REQUIRED WORK
Render the text read from the pages in the listing below as a JSON list of strings, one string per line. Omit blank lines and the picture markers.

[Stored data entries]
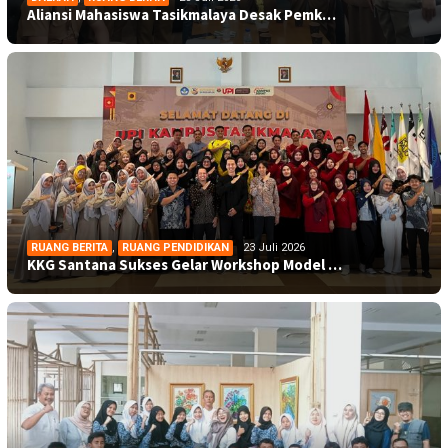
Aliansi Mahasiswa Tasikmalaya Desak Pemk…
RUANG BERITA
,
RUANG PENDIDIKAN
23 Juli 2026
KKG Santana Sukses Gelar Workshop Model …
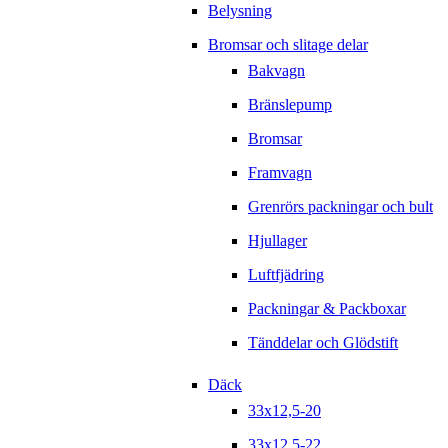
Belysning
Bromsar och slitage delar
Bakvagn
Bränslepump
Bromsar
Framvagn
Grenrörs packningar och bult
Hjullager
Luftfjädring
Packningar & Packboxar
Tänddelar och Glödstift
Däck
33x12,5-20
33x12,5-22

ANSWER SECTION
[
  "Aliansi Mahasiswa Tasikmalaya Desak Pemk…",
  "RUANG BERITA",
  ",",
  "RUANG PENDIDIKAN",
  "23 Juli 2026",
  "KKG Santana Sukses Gelar Workshop Model …",
  "Belysning",
  "Bromsar och slitage delar",
  "Bakvagn",
  "Bränslepump",
  "Bromsar",
  "Framvagn",
  "Grenrörs packningar och bult",
  "Hjullager",
  "Luftfjädring",
  "Packningar & Packboxar",
  "Tänddelar och Glödstift",
  "Däck",
  "33x12,5-20",
  "33x12,5-22"
]